Among the entries below, how many lines hold "versions"? Reply with the number only.

- MATERIAL FOR THIS TASK:
..............................

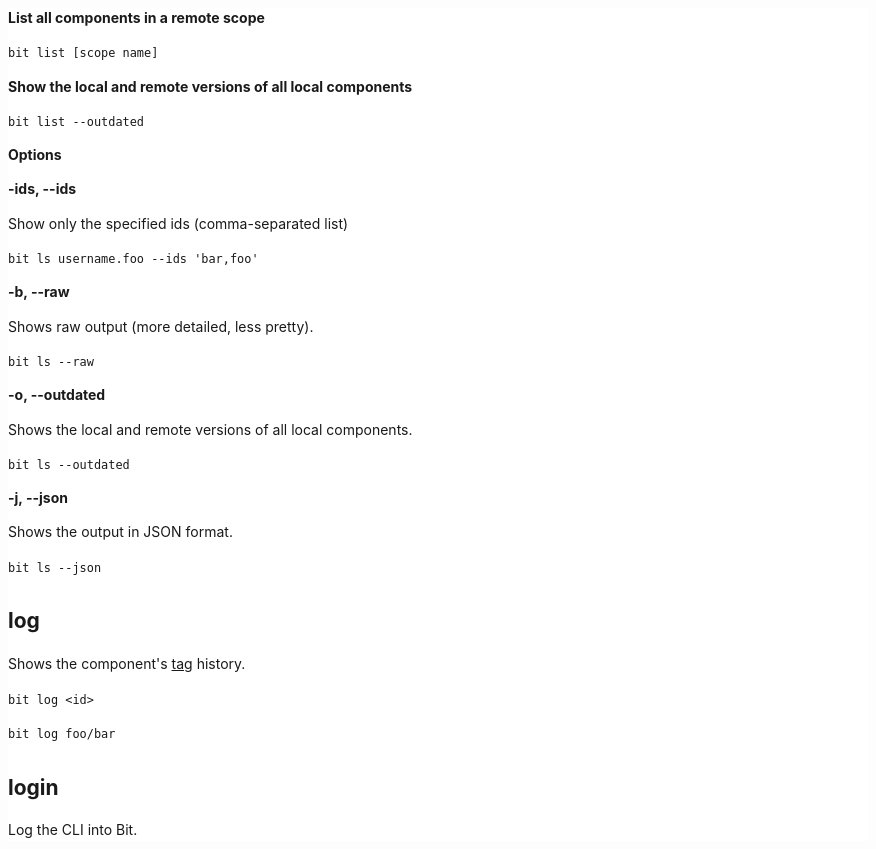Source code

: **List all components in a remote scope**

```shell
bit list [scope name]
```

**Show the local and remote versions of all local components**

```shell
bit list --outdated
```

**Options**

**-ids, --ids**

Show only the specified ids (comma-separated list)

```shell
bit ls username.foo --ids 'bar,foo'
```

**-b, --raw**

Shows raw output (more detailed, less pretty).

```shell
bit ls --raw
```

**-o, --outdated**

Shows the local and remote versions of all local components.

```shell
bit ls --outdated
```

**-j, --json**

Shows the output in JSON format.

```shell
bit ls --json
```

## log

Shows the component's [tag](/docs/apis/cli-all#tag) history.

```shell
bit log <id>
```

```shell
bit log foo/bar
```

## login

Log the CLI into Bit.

..............................

- RESULT OF THE EXERCISE: 2